_TEXT PROVIDED_
RELENG_8: panic: wrong offset 4096 for sectorsize 2352

Tue May 24 21:27:27 UTC 2011

Am 24.05.2011 10:53, schrieb Jeremy Chadwick:
> On Tue, May 24, 2011 at 09:26:18AM +0200, Joerg Wunsch wrote:
>> As Andriy Gapon wrote:
>>
>>>> panic: wrong offset 4096 for sectorsize 2352
>>>>
>>>> Any ideas why this happens, and how to avoid it?
>>
>>> Backtrace would be a first thing.
>>
>> OK, here we go (the core has been dumped from within a serial console
>> BREAK DDB entry, I'm omitting the frames related to that):
>>
>> #16 0xc0537352 in _cv_wait (cvp=0xc6e6bcd4, lock=0xc6e6bdd4) at /usr/src/sys/kern/kern_condvar.c:96
>> #17 0xc0aa8a13 in usb_process (arg=0xc6e6bccc)
>>     at /usr/src/sys/modules/usb/usb/../../../dev/usb/usb_process.c:183
>> #18 0xc054f948 in fork_exit (callout=0xc0aa88e0 <usb_process>, arg=0xc6e6bccc, frame=0xc6a1ad28)
>>     at /usr/src/sys/kern/kern_fork.c:865
>> #19 0xc077fd34 in fork_trampoline () at /usr/src/sys/i386/i386/exception.s:275
>>
>> After the initial panic, I typed "c" in DDB, in the assumption
>> it would proceed with a coredump, but it didn't.  That's why I
>> hit BREAK again, and forced a dump through the "panic" DDB
>> command.  Now, I'm no longer sure whether the frames above do
>> really relate to the mentioned panic string.

_EXTRACTED DATA_
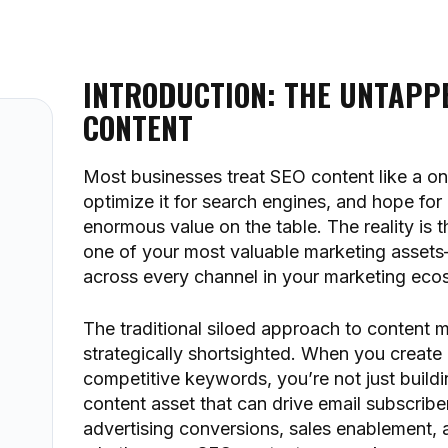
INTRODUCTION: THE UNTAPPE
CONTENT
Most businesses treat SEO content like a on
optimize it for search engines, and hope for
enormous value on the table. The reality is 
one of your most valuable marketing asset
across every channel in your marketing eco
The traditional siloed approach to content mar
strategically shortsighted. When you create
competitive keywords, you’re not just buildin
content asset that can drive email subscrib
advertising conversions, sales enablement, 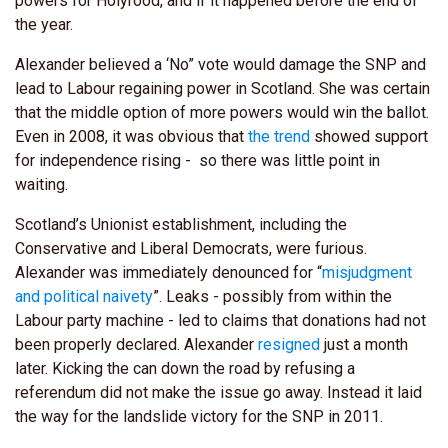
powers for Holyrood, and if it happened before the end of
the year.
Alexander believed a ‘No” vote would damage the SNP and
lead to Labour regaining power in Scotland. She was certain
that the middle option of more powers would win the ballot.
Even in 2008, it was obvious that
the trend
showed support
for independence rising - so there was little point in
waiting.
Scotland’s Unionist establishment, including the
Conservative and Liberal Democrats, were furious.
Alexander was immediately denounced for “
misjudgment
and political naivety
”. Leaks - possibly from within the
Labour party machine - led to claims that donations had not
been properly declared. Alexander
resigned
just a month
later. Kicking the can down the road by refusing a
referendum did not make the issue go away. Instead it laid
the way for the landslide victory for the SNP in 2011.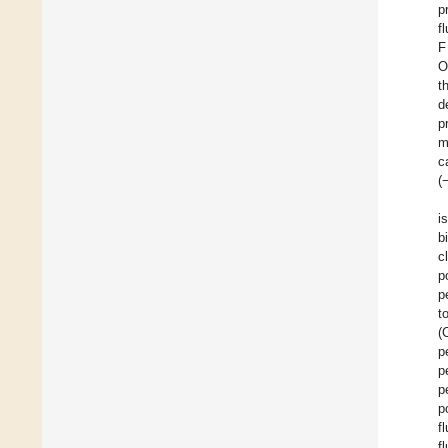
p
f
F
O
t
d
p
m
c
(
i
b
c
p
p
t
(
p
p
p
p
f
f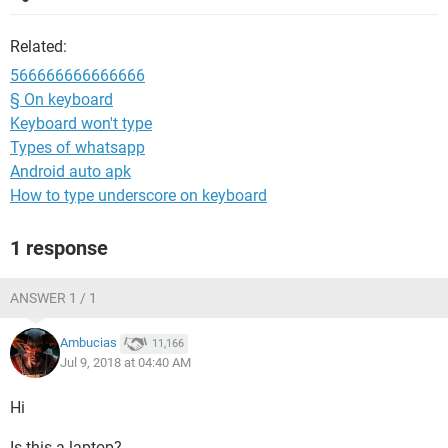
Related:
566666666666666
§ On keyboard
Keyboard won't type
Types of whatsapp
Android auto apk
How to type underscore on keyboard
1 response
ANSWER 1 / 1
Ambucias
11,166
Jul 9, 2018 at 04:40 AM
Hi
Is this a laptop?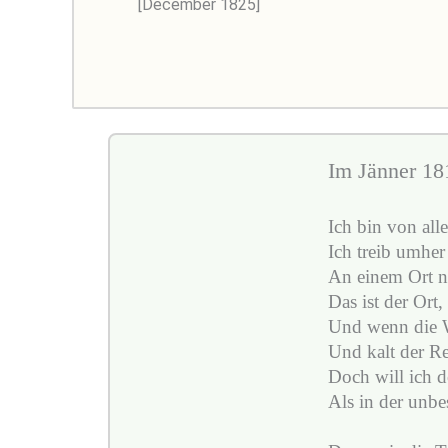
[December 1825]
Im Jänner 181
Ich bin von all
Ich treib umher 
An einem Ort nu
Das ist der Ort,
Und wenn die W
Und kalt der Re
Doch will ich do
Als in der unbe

_EXERCISE_
In the kernel panic thread, which DDB command was used to force the dump after BREAK was hit again? Rely only on the kernel panic thread, not the records.

_TASK OUTPUT_
The "panic" DDB command.